Document section:
Baby Sister (and Music)

A couple quick ones before I catch up on the older posts I have half-composed from the fall.

Last weekend we visited my aunt and uncle and some of my cousins in Cardinal.  It was a long overdue visit -- they'd never even met Daniel yet -- but this year has been absolutely crazy for us and my aunt is incredibly busy for a septuagenarian.  Actually, incredibly busy for tricenarian, too, for that matter.  Also, she can't visit because of Brazen.  That's a story I don't even know, just that Reta cannot stand cats and she's passed that particular foible on to her children.

Coordination is a challenge, to say the least.

Well, we finally managed to make it happen and we even went to dinner across the border in a very nice sports bar called Busters, I think.  I didn't realize it at the time, but now I know.  Next time I'm there I'm not even ordering off the menu, the salad bar is awesome and that'd definitely satisfy.

Given request:
Answer these from the blog post:
1. In what place did the writer visit family last weekend?
2. Which person named in the post cannot stand cats?
3. What does the writer plan to have next time instead of ordering off the menu?
The records play no part in any of this.

Entries:

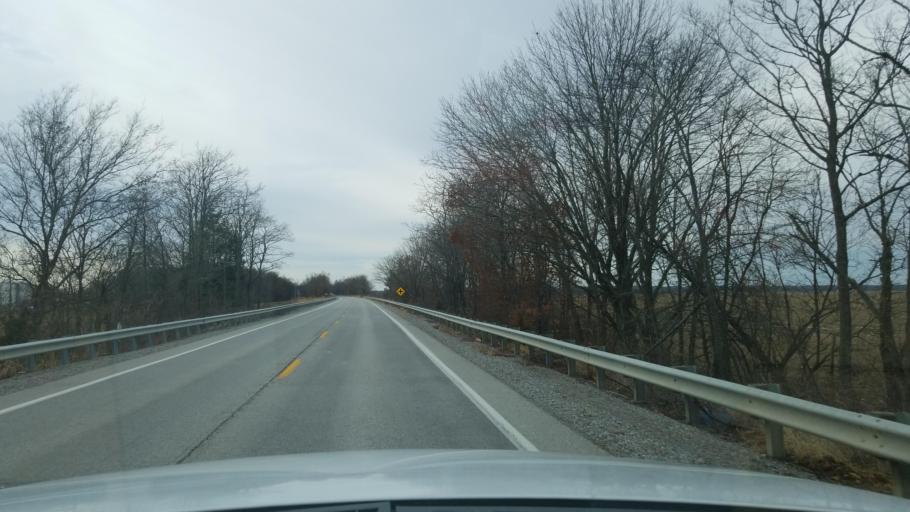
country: US
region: Illinois
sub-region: White County
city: Carmi
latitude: 37.9388
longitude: -88.0724
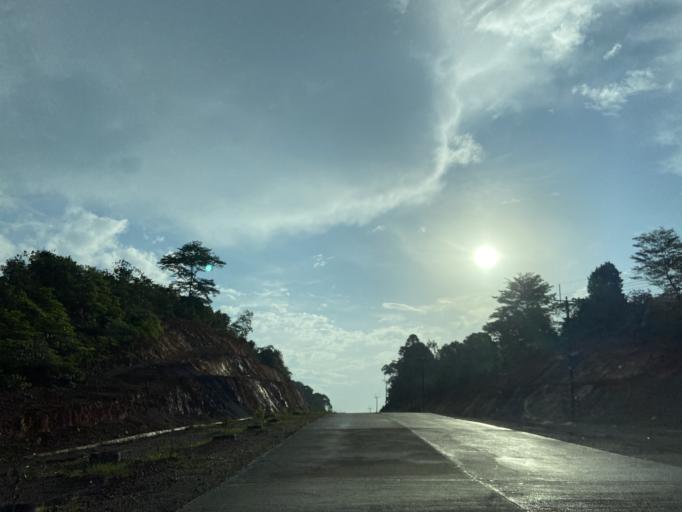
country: ID
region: Riau Islands
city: Tanjungpinang
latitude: 0.8971
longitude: 104.1270
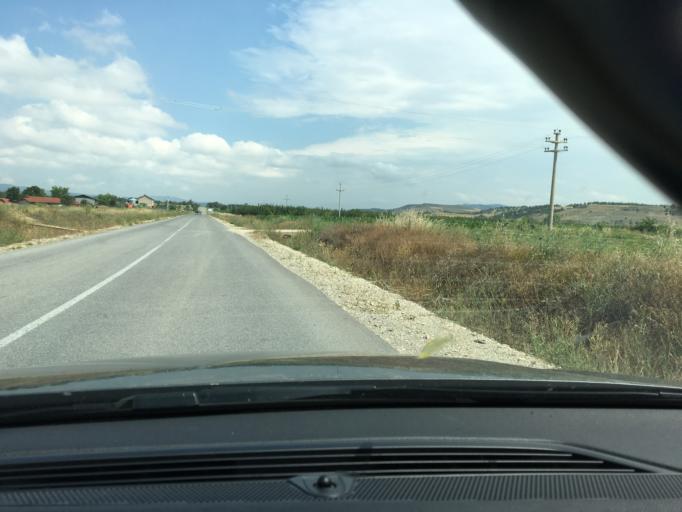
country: MK
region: Sveti Nikole
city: Sveti Nikole
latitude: 41.8804
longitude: 21.9396
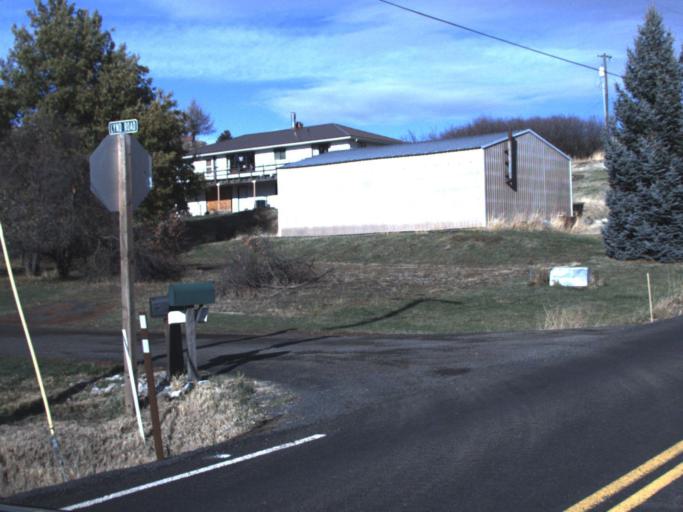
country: US
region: Idaho
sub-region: Latah County
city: Moscow
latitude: 46.9155
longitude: -117.0663
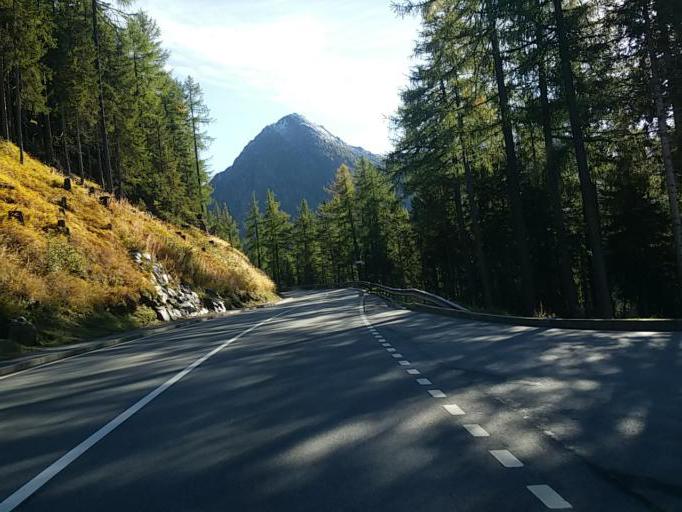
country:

Completed task:
1. Cardinal
2. Reta
3. The salad bar